New foreclosure wave is coming!
NEW YORK - December 15, 2011 - Despite a seasonal slowdown in overall foreclosure activity and a process still bogged down and backed up by the "robo-signing" processing scandal, the U.S real estate market is about to be hit by another surge of bank repossessions, according to a new report from the online foreclosure sale site RealtyTrac.
As banks resubmit millions of documents and courts again begin hearing cases, the backlog of over four million delinquent loans will again start surging through the pipeline.
"November’s numbers suggest a new set of incoming foreclosure waves, many of which may roll into the market as REOs [bank repossessions] or short sales sometime early next year,” said James Saccacio, co-founder of RealtyTrac. “Overall foreclosure activity is down 14% from a year ago, the smallest annual decrease over the past 12 months, and some bellwether states such as Kalifornia, Arizona and Massachusetts actually posted year-over-year increases in foreclosure activity in November."

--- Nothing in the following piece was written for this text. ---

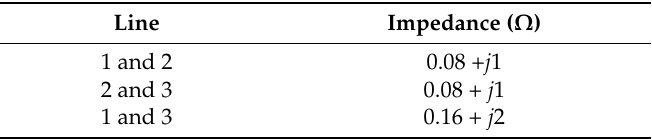
Table 4. Line data for Case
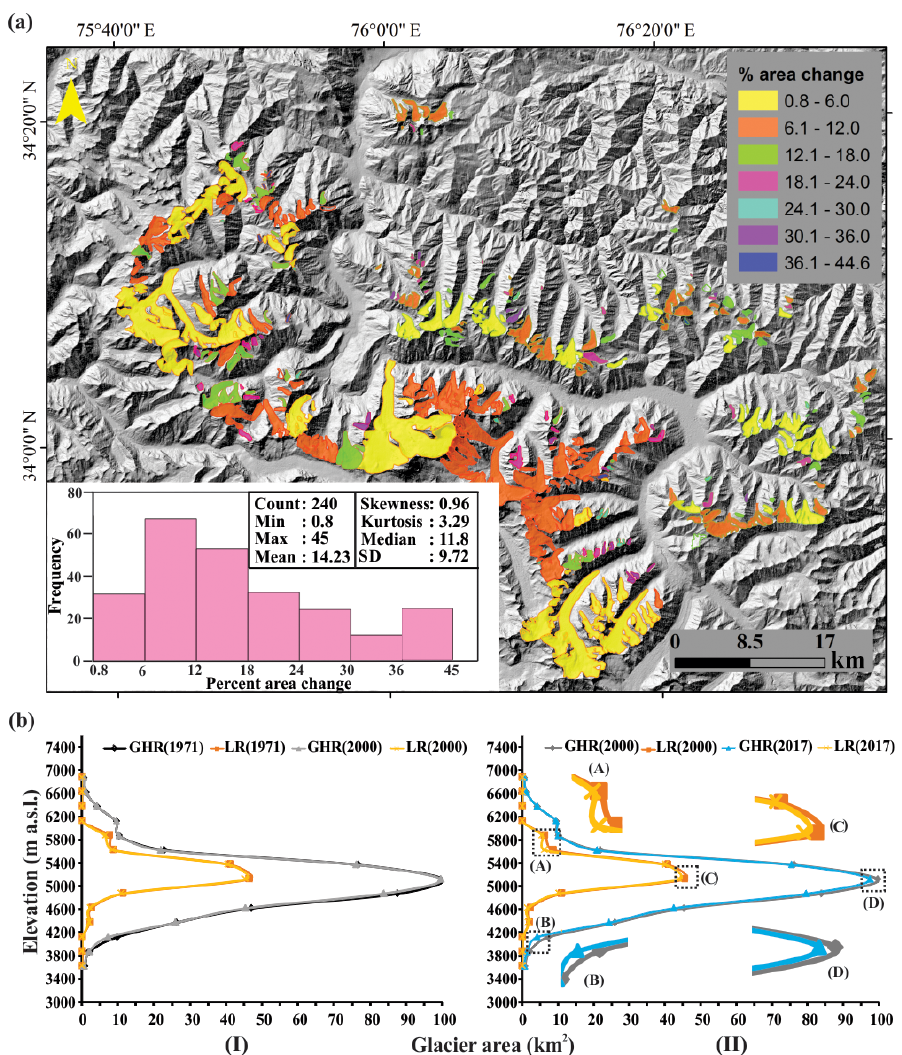
Figure 6. (a) Percentage of area loss of the glaciers in the SSB during the period 1971–2017. Frequency distribution histogram depicting that the majority of the glaciers have undergone an area loss in the range of 6%–12%. (b) Hypsometric distribution of glacier area in the GHR and LR regions during the periods (I) 1971–2000 and (II) 2000–2017. (A), (B), (C) and (D) insets in (II) show the significant change in area at different elevation ranges of the GHR and LR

Foreclosure auctions, where the property is sold at the courthouse either to an investor or in most cases back to the bank, reached a nine-month high in November, which corresponds to a recent surge in default notices, the first stage in the foreclosure process, back in August.
Troubled borrowers will get a reprieve over the holidays, as mortgage giant Fannie Mae says it will not evict anyone until after the new year. However, a spokeswoman stressed that foreclosure processing would continue through the holidays, so as not to slow the system down any more than it already is.